**PROVIDED TEXT**
News and Press Releases


January 5, 2011

PENSACOLA, FLORIDA – Tracy Hull, 38, of Pensacola, was sentenced this afternoon to serve 17½ years in prison for conspiracy to distribute cocaine, conspiracy to unlawfully use communication facilities and possession of a firearm in furtherance of a drug trafficking offense.

The federal indictment charged that between January 2008 and March 22, 2010, Tracy Hull, 38, Karriem Jones, 37, Douglas Jones, 41, Donnelle Gulley, 29, Justin Odom, 19, of Pensacola, Florida, and Jason Green, 23, Perry Jennings, 25, of the Houston, Texas area and Ernest Mallety, 59, Kevin Mallety, 28, Johnnie Mallety, Jr, 29, and Terry Dunning, 29, of the Moss Point, Mississippi area, conspired to distribute and possess with intent to distribute large amounts of cocaine. The charges stemmed from a long-term investigation involving cooperating witnesses, judicially authorized telephone wiretap interceptions and the transportation of over 200 kilograms of cocaine with a street value in excess $7 million. Hull organized the transportation of U.S. currency from Northern Florida to Southern Texas, as well as the return of multi-kilogram loads of cocaine into our communities for distribution. Law enforcement was able to seize cocaine, firearms, vehicles and hundreds of thousands of dollars in cash during the course of the investigation. Most of the defendants pled guilty, but Hull went to trial. All were convicted and are presently in the Escambia and Santa Rosa County jails awaiting designation to the federal Bureau of Prisons.

**STUDY QUESTIONS**
1. Per the press release, how long a prison term did Tracy Hull receive?
2. Using the press release, explain what the charges in the case stemmed from.
3. Write the next paragraph of the press release on the Pensacola cocaine conspiracy case.
The lines after this are separate material, unrelated to the press release.

**GIVEN ENTRIES**
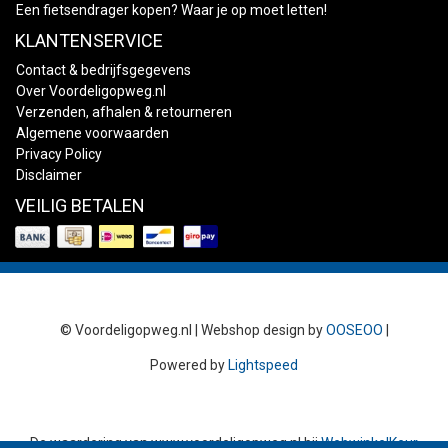
Een fietsendrager kopen? Waar je op moet letten!
KLANTENSERVICE
Contact & bedrijfsgegevens
Over Voordeligopweg.nl
Verzenden, afhalen & retourneren
Algemene voorwaarden
Privacy Policy
Disclaimer
VEILIG BETALEN
© Voordeligopweg.nl | Webshop design by
OOSEOO
|
Powered by
Lightspeed
De waardering van
www.voordeligopweg.nl
bij
WebwinkelKeur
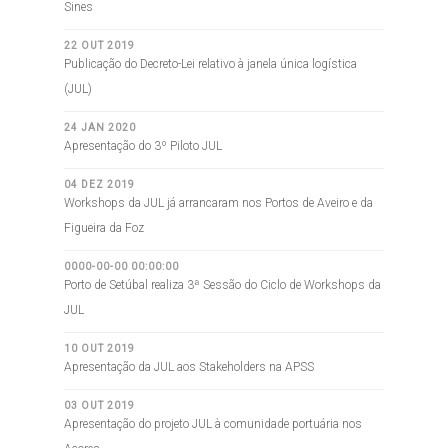
Sines
22 OUT 2019
Publicação do Decreto-Lei relativo à janela única logística
(JUL)
24 JAN 2020
Apresentação do 3º Piloto JUL
04 DEZ 2019
Workshops da JUL já arrancaram nos Portos de Aveiro e da
Figueira da Foz
0000-00-00 00:00:00
Porto de Setúbal realiza 3ª Sessão do Ciclo de Workshops da
JUL
10 OUT 2019
Apresentação da JUL aos Stakeholders na APSS
03 OUT 2019
Apresentação do projeto JUL à comunidade portuária nos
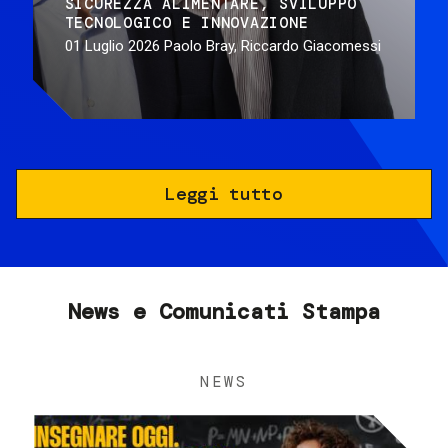
SICUREZZA ALIMENTARE
SVILUPPO
TECNOLOGICO E INNOVAZIONE
01 Luglio 2026
Paolo Bray, Riccardo Giacomessi
Leggi tutto
News e Comunicati Stampa
NEWS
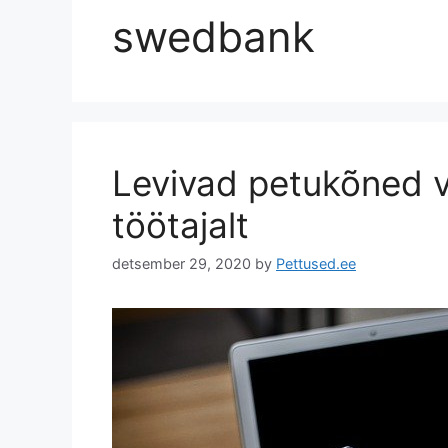
swedbank
Levivad petukõned 
töötajalt
detsember 29, 2020
by
Pettused.ee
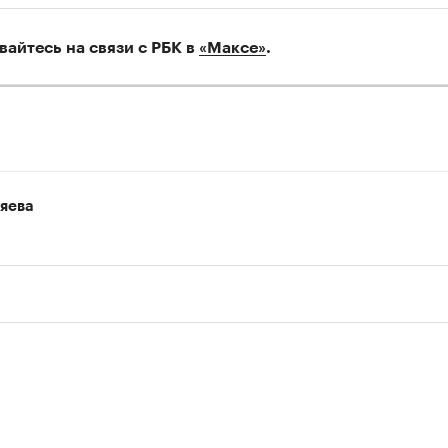
вайтесь на связи с РБК в
«Максе»
.
тяева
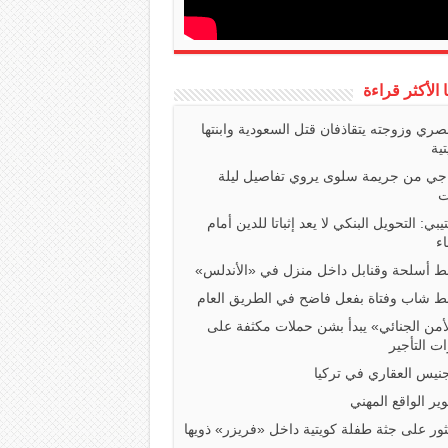
ا الأكثر قراءة
صري وزوجته يتقاذفان قتل السعودية وابنتها
تية
اجي من جريمة سلوى يروي تفاصيل ليلة
ت
تيبي: التحويل البنكي لا يعد إثباتا للدين أمام
ء
 أسلحة وقنابل داخل منزل في «الأندلس»
 شاب وفتاة بفعل فاضح في الطريق العام
أمن الجنائي» يبدأ بشن حملات مكثفة على
ت التأجير
جنيس العقاري في تركيا
ير الواقع المهني
ثور على جثة طفلة كويتية داخل «فريزر» ذويها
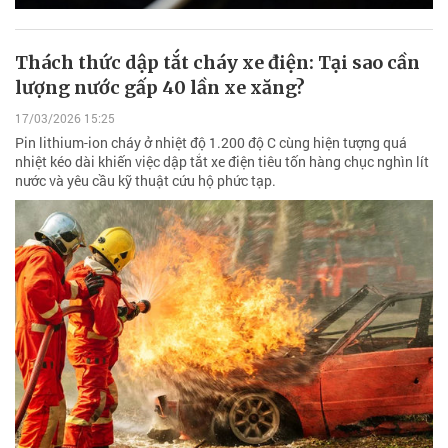
Thách thức dập tắt cháy xe điện: Tại sao cần
lượng nước gấp 40 lần xe xăng?
17/03/2026 15:25
Pin lithium-ion cháy ở nhiệt độ 1.200 độ C cùng hiện tượng quá
nhiệt kéo dài khiến việc dập tắt xe điện tiêu tốn hàng chục nghìn lít
nước và yêu cầu kỹ thuật cứu hộ phức tạp.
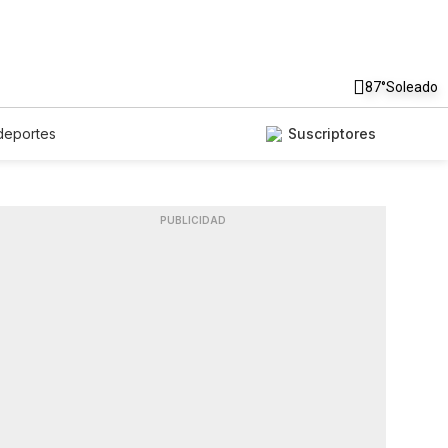
87°
Soleado
deportes
Suscriptores
PUBLICIDAD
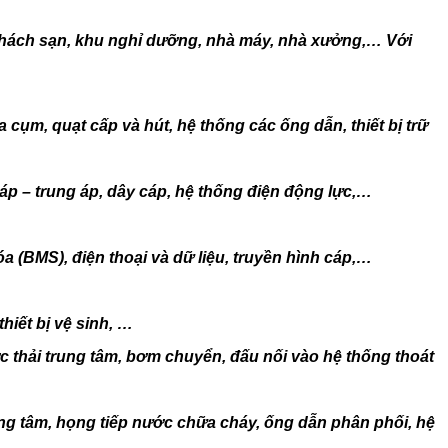
 khách sạn, khu nghỉ dưỡng, nhà máy, nhà xưởng,… Với
cụm, quạt cấp và hút, hệ thống các ống dẫn, thiết bị trữ
 áp – trung áp, dây cáp, hệ thống điện động lực,…
a (BMS), điện thoại và dữ liệu, truyền hình cáp,…
hiết bị vệ sinh, …
ớc thải trung tâm, bơm chuyển, đấu nối vào hệ thống thoát
g tâm, họng tiếp nước chữa cháy, ống dẫn phân phối, hệ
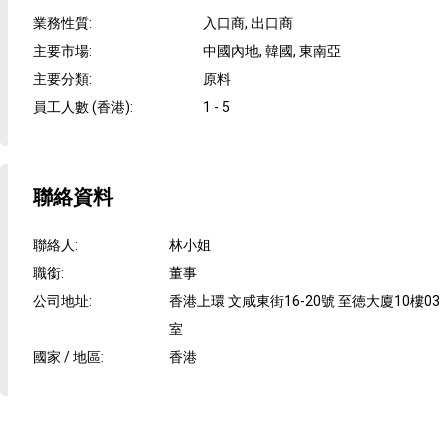
業務性質
:
入口商, 出口商
主要市場
:
中國內地, 韓國, 東南亞
主要分類
:
原料
員工人數 (香港)
:
1 - 5
聯絡資料
聯絡人
:
林小姐
職銜
:
董事
公司地址
:
香港上環 文咸東街16-20號 至徳大廈10樓03
室
國家 / 地區
:
香港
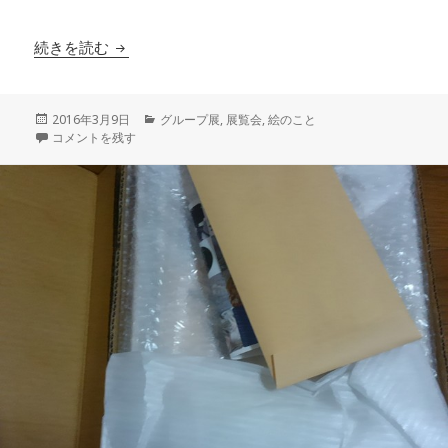
群馬・栃木で開催される「神話展」に出展します
続きを読む
投
カ
2016年3月9日
グループ展
,
展覧会
,
絵のこと
稿
群馬・栃木で開催される「神話展」に出展します！ に
テ
コメントを残す
日:
ゴ
リ
ー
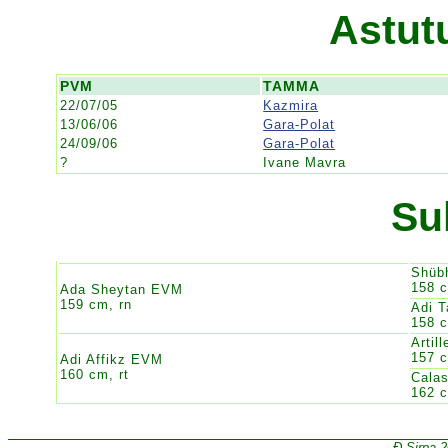
Astut
PVM
TAMMA
22/07/05
Kazmira
13/06/06
Gara-Polat
24/09/06
Gara-Polat
?
Ivane Mavra
Su
Shüb
158 
Ada Sheytan EVM
159 cm, rn
Adi 
158 c
Artil
157 c
Adi Affikz EVM
160 cm, rt
Cala
162 c
Đ Sirpa 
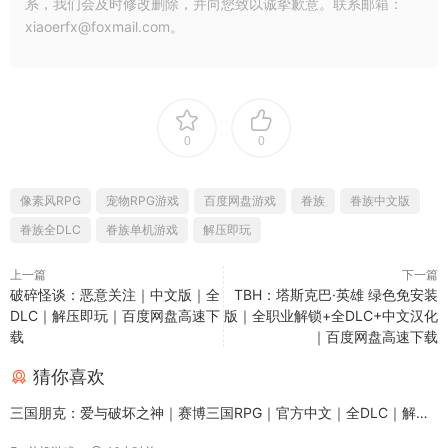
系，我们会及时修改删除，并向您致以诚挚歉意。联系邮箱：
xiaoerfx@foxmail.com。
0
0
像素风RPG
宠物RPG游戏
百度网盘游戏
眷族
眷族中文版
眷族全DLC
眷族单机游戏
解压即玩
上一篇
下一篇
破碎怪谈：恶意关注｜中文版｜全
TBH：塔斯克巴·英雄 绿色免安装
DLC｜解压即玩｜百度网盘高速下
版｜全职业解锁+全DLC+中文汉化
载
｜百度网盘高速下载
猜你喜欢
三国朋克：爱与破坏之神｜赛博三国RPG｜官方中文｜全DLC｜解压
即玩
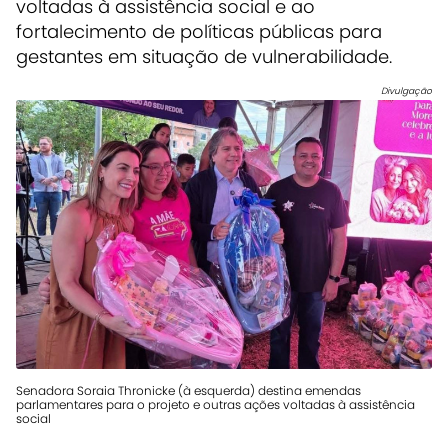
voltadas à assistência social e ao
fortalecimento de políticas públicas para
gestantes em situação de vulnerabilidade.
Divulgação
Senadora Soraia Thronicke (à esquerda) destina emendas
parlamentares para o projeto e outras ações voltadas à assistência
social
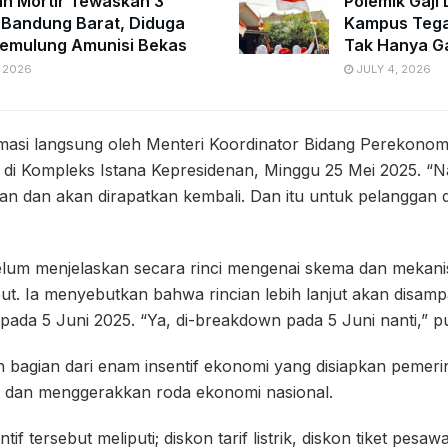
n Mortir Tewaskan 3
Polemik Gaji 
Bandung Barat, Diduga
Kampus Tega
emulung Amunisi Bekas
Tak Hanya Ga
 2026
JULY 4, 2026
irmasi langsung oleh Menteri Koordinator Bidang Perekonom
i di Kompleks Istana Kepresidenan, Minggu 25 Mei 2025. “Na
an dan akan dirapatkan kembali. Dan itu untuk pelanggan 
lum menjelaskan secara rinci mengenai skema dan mekanis
but. Ia menyebutkan bahwa rincian lebih lanjut akan disamp
pada 5 Juni 2025. “Ya, di-breakdown pada 5 Juni nanti,” 
kan bagian dari enam insentif ekonomi yang disiapkan pemer
t dan menggerakkan roda ekonomi nasional.
 tersebut meliputi; diskon tarif listrik, diskon tiket pesawat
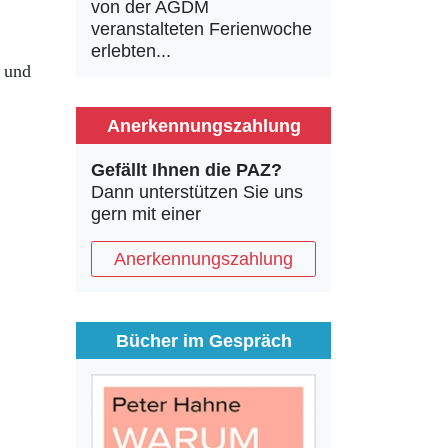
von der AGDM
veranstalteten Ferienwoche
erlebten...
s und
Anerkennungszahlung
Gefällt Ihnen die PAZ?
Dann unterstützen Sie uns
gern mit einer
Anerkennungszahlung
Bücher im Gespräch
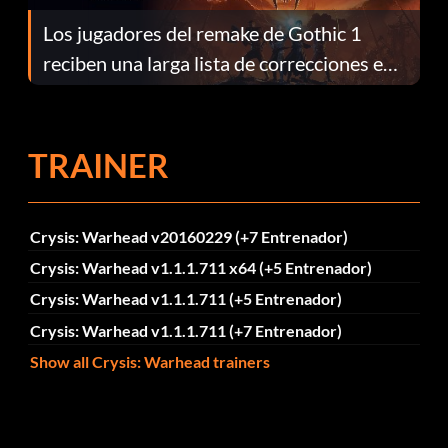
Los jugadores del remake de Gothic 1
reciben una larga lista de correcciones en
el parche 1.0.4
TRAINER
Crysis: Warhead v20160229 (+7 Entrenador)
Crysis: Warhead v1.1.1.711 x64 (+5 Entrenador)
Crysis: Warhead v1.1.1.711 (+5 Entrenador)
Crysis: Warhead v1.1.1.711 (+7 Entrenador)
Show all Crysis: Warhead trainers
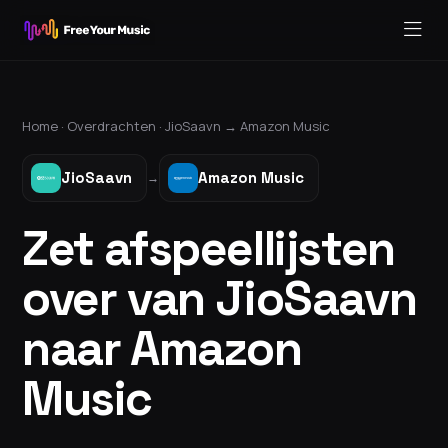
Home ·
Overdrachten
·
JioSaavn
→
Amazon Music
JioSaavn
Amazon Music
→
Zet afspeellijsten
over van JioSaavn
naar Amazon
Music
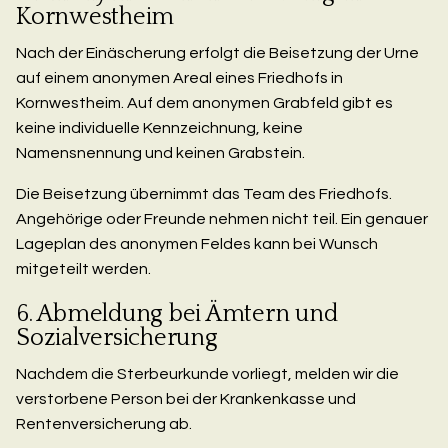
Kornwestheim
Nach der Einäscherung erfolgt die Beisetzung der Urne
auf einem anonymen Areal eines Friedhofs in
Kornwestheim. Auf dem anonymen Grabfeld gibt es
keine individuelle Kennzeichnung, keine
Namensnennung und keinen Grabstein.
Die Beisetzung übernimmt das Team des Friedhofs.
Angehörige oder Freunde nehmen nicht teil. Ein genauer
Lageplan des anonymen Feldes kann bei Wunsch
mitgeteilt werden.
6. Abmeldung bei Ämtern und
Sozialversicherung
Nachdem die Sterbeurkunde vorliegt, melden wir die
verstorbene Person bei der Krankenkasse und
Rentenversicherung ab.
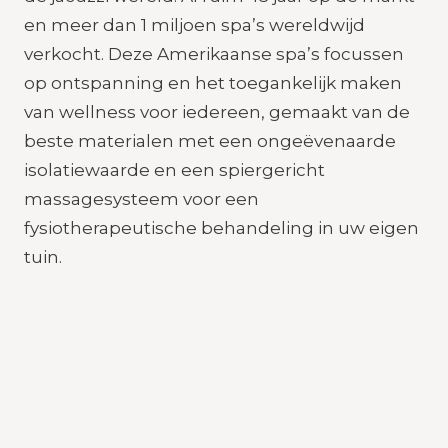
en meer dan 1 miljoen spa’s wereldwijd
verkocht. Deze Amerikaanse spa’s focussen
op ontspanning en het toegankelijk maken
van wellness voor iedereen, gemaakt van de
beste materialen met een ongeëvenaarde
isolatiewaarde en een spiergericht
massagesysteem voor een
fysiotherapeutische behandeling in uw eigen
tuin.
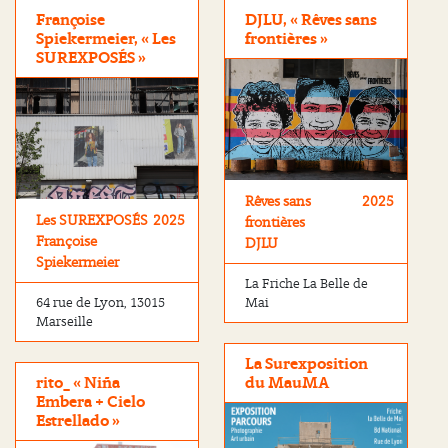
Françoise
DJLU, « Rêves sans
Spiekermeier, « Les
frontières »
SUREXPOSÉS »
Rêves sans
2025
Les SUREXPOSÉS
2025
frontières
Françoise
DJLU
Spiekermeier
La Friche La Belle de
64 rue de Lyon, 13015
Mai
Marseille
La Surexposition
rito_ « Niña
du MauMA
Embera + Cielo
Estrellado »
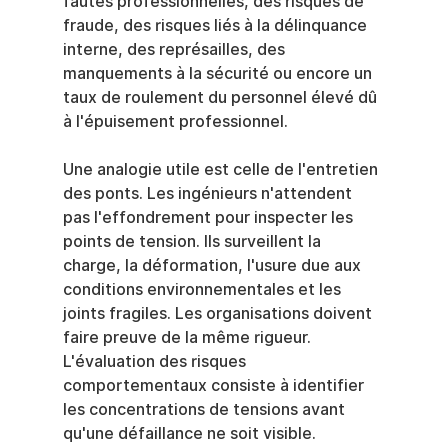
fautes professionnelles, des risques de 
fraude, des risques liés à la délinquance 
interne, des représailles, des 
manquements à la sécurité ou encore un 
taux de roulement du personnel élevé dû 
à l'épuisement professionnel.
Une analogie utile est celle de l'entretien 
des ponts. Les ingénieurs n'attendent 
pas l'effondrement pour inspecter les 
points de tension. Ils surveillent la 
charge, la déformation, l'usure due aux 
conditions environnementales et les 
joints fragiles. Les organisations doivent 
faire preuve de la même rigueur. 
L'évaluation des risques 
comportementaux consiste à identifier 
les concentrations de tensions avant 
qu'une défaillance ne soit visible.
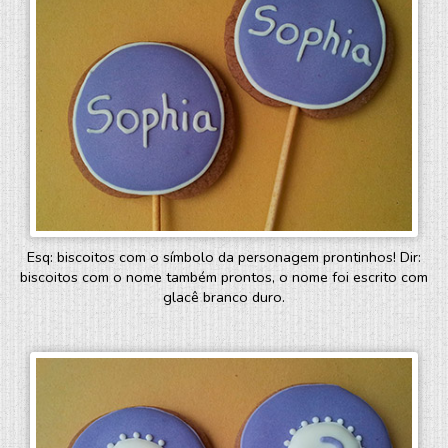
Esq: biscoitos com o símbolo da personagem prontinhos! Dir:
biscoitos com o nome também prontos, o nome foi escrito com
glacê branco duro.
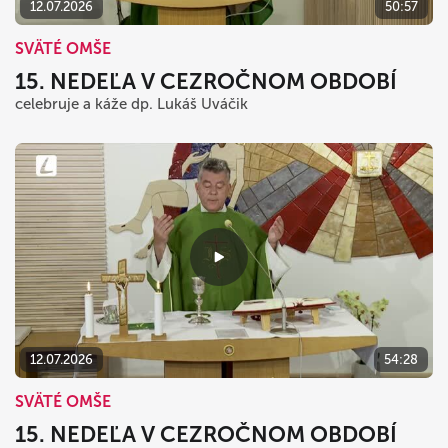
12.07.2026
50:57
SVÄTÉ OMŠE
15. NEDEĽA V CEZROČNOM OBDOBÍ
celebruje a káže dp. Lukáš Uváčik
12.07.2026
54:28
SVÄTÉ OMŠE
15. NEDEĽA V CEZROČNOM OBDOBÍ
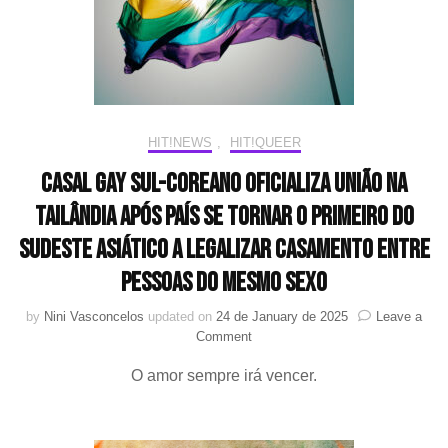
HIT!NEWS
,
HIT!QUEER
Casal gay sul-coreano oficializa união na
Tailândia após país se tornar o primeiro do
sudeste asiático a legalizar casamento entre
pessoas do mesmo sexo
by
Nini Vasconcelos
updated on
24 de January de 2025
Leave a
on
Comment
Casal
O amor sempre irá vencer.
gay
sul-
coreano
oficializa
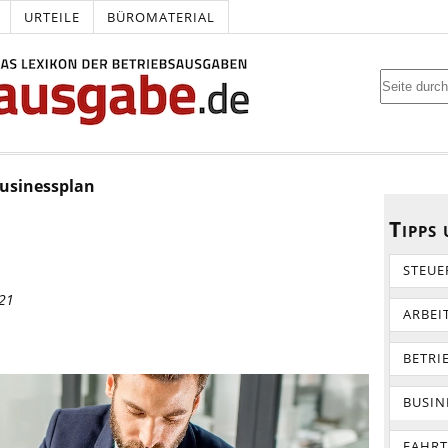
URTEILE
BÜROMATERIAL
usinessplan
Tipps
STEUE
021
ARBEI
BETRI
BUSIN
FAHR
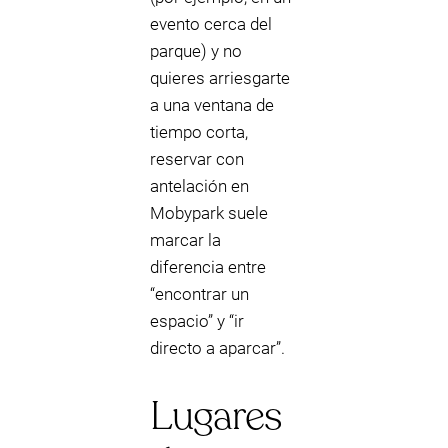
evento cerca del
parque) y no
quieres arriesgarte
a una ventana de
tiempo corta,
reservar con
antelación en
Mobypark suele
marcar la
diferencia entre
“encontrar un
espacio” y “ir
directo a aparcar”.
Lugares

**ANSWERS GIVEN**
1. 17½ years.

2. The charges grew out of a long-term investigation that relied on cooperating witnesses and judicially authorized telephone wiretaps. It also involved the transportation of over 200 kilograms of cocaine with a street value of more than $7 million.

3.
“The seriousness of this sentence perfectly reflects the serious work and tireless, combined efforts of law enforcement in this investigation,” explained U.S. Attorney Pamela Marsh. “In order to accomplish a successful prosecution of this magnitude, law enforcement and the Department of Justice committed significant resources over an extended period of time. Only as a result of this commitment and investment will we be able to continue to put an end to large drug trafficking organizations, as we have today.” U.S. Attorney Marsh praised the work of the Escambia County Sheriff’s Office, the Pensacola Police Department, the Drug Enforcement Administration, the Bureau of Alcohol, Tobacco, Firearms & Explosives, the Internal Revenue Service - Criminal Investigations Division, the U.S. Customs and Border Protection Office of Air and Marine and the United States Marshals Service, whose joint investigation led to Hull’s conviction. The case is being prosecuted by Assistant United States Attorney David L. Goldberg.